Also note the importance of image scale for astrometry, so match your telescope to CCD pixel size. Astrometry typically requires high accuracy/precision. This does not mean that your image scale must match this, but you should work around the 2" arcsec per pixel margin.
Here are some good starting point references;
http://cfa-www.harvard.edu/iau/info/...etry.html#sort
http://cfa-www.harvard.edu/~tspahr/astrom.howto
http://www.nofs.navy.mil/data/FchPix/ - catalog searches - you'll need this.
Something that can really assist in research work is a CCD camera that is capable of Time-Delay Integration (TDI).
TDI is an imaging technique in which rows of pixels are synchronized and transferred at the same motion and rate as the scene.
"Basically, one points the camera at an area of sky and turns off the telescope drive to let the stars drift across the field of view. The CCD is clocked in sync with the rate of drift and the resulting image has an exposure time equal to the amount of time it takes the stars to drift across the CCD. Depending on the focal length of the scope this can be many minutes.

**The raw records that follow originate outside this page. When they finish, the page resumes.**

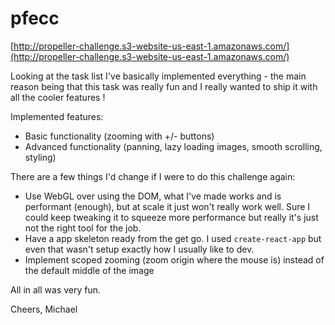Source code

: # pfecc

[http://propeller-challenge.s3-website-us-east-1.amazonaws.com/](http://propeller-challenge.s3-website-us-east-1.amazonaws.com/)

Looking at the task list I've basically implemented everything - the main reason being that this task was really fun and I really wanted to ship it with all the cooler features !

Implemented features:
- Basic functionality (zooming with +/- buttons)
- Advanced functionality (panning, lazy loading images, smooth scrolling, styling)

There are a few things I'd change if I were to do this challenge again:

- Use WebGL over using the DOM, what I've made works and is performant (enough), but at scale it just won't really work well. Sure I could keep tweaking it to squeeze more performance but really it's just not the right tool for the job.
- Have a app skeleton ready from the get go. I used `create-react-app` but even that wasn't setup exactly how I usually like to dev.
- Implement scoped zooming (zoom origin where the mouse is) instead of the default middle of the image

All in all was very fun.

Cheers,
Michael
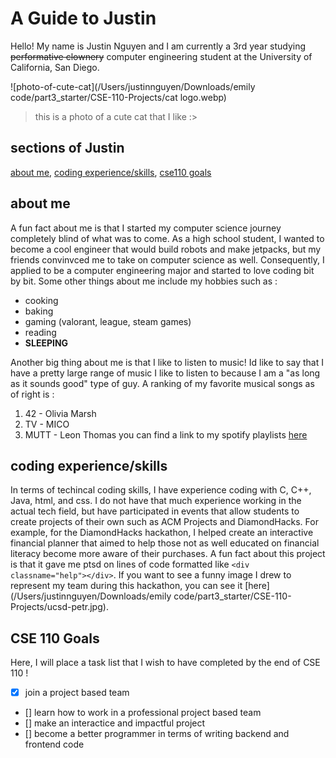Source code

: # A Guide to Justin 
Hello! My name is Justin Nguyen and I am currently a 3rd year studying ~~performative clownery~~ computer engineering student at the University of California, San Diego.

![photo-of-cute-cat](/Users/justinnguyen/Downloads/emily code/part3_starter/CSE-110-Projects/cat logo.webp)
> this is a photo of a cute cat that I like :>


## sections of Justin
[about me](#about-me), [coding experience/skills](#coding-experience/skills), [cse110 goals](#CSE-110-Goals)

## about me 
A fun fact about me is that I started my computer science journey completely blind of what was to come. As a high school student, I wanted to become a cool engineer that would build robots and make jetpacks, but my friends convinvced me to take on computer science as well. Consequently, I applied to be a computer engineering major and started to love coding bit by bit. Some other things about me include my hobbies such as :
* cooking
* baking
* gaming (valorant, league, steam games)
* reading
* **SLEEPING**

Another big thing about me is that I like to listen to music! Id like to say that I have a pretty large range of music I like to listen to because I am a "as long as it sounds good" type of guy. A ranking of my favorite musical songs as of right is :
1. 42 - Olivia Marsh
2. TV - MICO
3. MUTT - Leon Thomas
you can find a link to my spotify playlists [here](https://open.spotify.com/user/yzzj99egx2gf5twvij6xsq4ja?si=65caad5ab4744d83)

## coding experience/skills 
In terms of techincal coding skills, I have experience coding with C, C++, Java, html, and css. I do not have that much experience working in the actual tech field, but have participated in events that allow students to create projects of their own such as ACM Projects and DiamondHacks. For example, for the DiamondHacks hackathon, I helped create an interactive financial planner that aimed to help those not as well educated on financial literacy become more aware of their purchases. A fun fact about this project is that it gave me ptsd on lines of code formatted like `<div classname="help"></div>`. If you want to see a funny image I drew to represent my team during this hackathon, you can see it [here](/Users/justinnguyen/Downloads/emily code/part3_starter/CSE-110-Projects/ucsd-petr.jpg). 

## CSE 110 Goals
Here, I will place a task list that I wish to have completed by the end of CSE 110 ! 
- [x] join a project based team 
- [] learn how to work in a professional project based team
- [] make an interactice and impactful project
- [] become a better programmer in terms of writing backend and frontend code
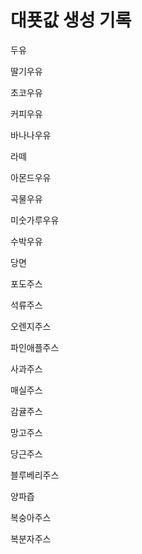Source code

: # 대푯값 생성 기록

두유

딸기우유

초코우유

커피우유

바나나우유

라떼

아몬드우유

곡물우유

미숫가루우유

수박우유

당면

포도주스

석류주스

오렌지주스

파인애플주스

사과주스

매실주스

감귤주스

망고주스

당근주스

블루베리주스

양파즙

복숭아주스

복분자주스























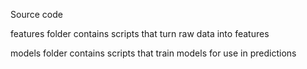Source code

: Source code

features folder contains scripts that turn raw data into features 

models folder contains scripts that train models for use in predictions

But there is no periodic error and no guiding error." from the optcorp site.
With TDI, the important factor here is that you're astrometry precision is no longer limited by your telescope mount tracking. The telescope simply points and does not track. So there is the potential to make sub 1" arcsecond measurement if the atmospheric seeing is stable.
Thought I'd also add that TDI is what camera manufactures generally call what we know as drift scan imaging. Its has multiple uses, but Astrometry is a key one.